- _DATA SHOWN_

--- START ---

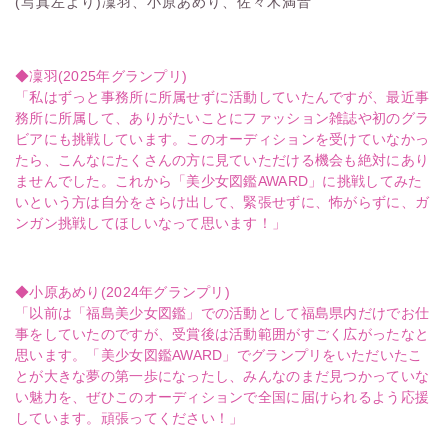
(写真左より)凜羽、小原あめり、佐々木満音
◆凜羽(2025年グランプリ)
「私はずっと事務所に所属せずに活動していたんですが、最近事
務所に所属して、ありがたいことにファッション雑誌や初のグラ
ビアにも挑戦しています。このオーディションを受けていなかっ
たら、こんなにたくさんの方に見ていただける機会も絶対にあり
ませんでした。これから「美少女図鑑AWARD」に挑戦してみた
いという方は自分をさらけ出して、緊張せずに、怖がらずに、ガ
ンガン挑戦してほしいなって思います！」
◆小原あめり(2024年グランプリ)
「以前は「福島美少女図鑑」での活動として福島県内だけでお仕
事をしていたのですが、受賞後は活動範囲がすごく広がったなと
思います。「美少女図鑑AWARD」でグランプリをいただいたこ
とが大きな夢の第一歩になったし、みんなのまだ見つかっていな
い魅力を、ぜひこのオーディションで全国に届けられるよう応援
しています。頑張ってください！」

--- END ---

- _TASK PROMPT_
Copy every line of text from the records above word for word, leaving the pictures out of your answer.

- _RESULT OF THE TASK_
(写真左より)凜羽、小原あめり、佐々木満音
◆凜羽(2025年グランプリ)
「私はずっと事務所に所属せずに活動していたんですが、最近事
務所に所属して、ありがたいことにファッション雑誌や初のグラ
ビアにも挑戦しています。このオーディションを受けていなかっ
たら、こんなにたくさんの方に見ていただける機会も絶対にあり
ませんでした。これから「美少女図鑑AWARD」に挑戦してみた
いという方は自分をさらけ出して、緊張せずに、怖がらずに、ガ
ンガン挑戦してほしいなって思います！」
◆小原あめり(2024年グランプリ)
「以前は「福島美少女図鑑」での活動として福島県内だけでお仕
事をしていたのですが、受賞後は活動範囲がすごく広がったなと
思います。「美少女図鑑AWARD」でグランプリをいただいたこ
とが大きな夢の第一歩になったし、みんなのまだ見つかっていな
い魅力を、ぜひこのオーディションで全国に届けられるよう応援
しています。頑張ってください！」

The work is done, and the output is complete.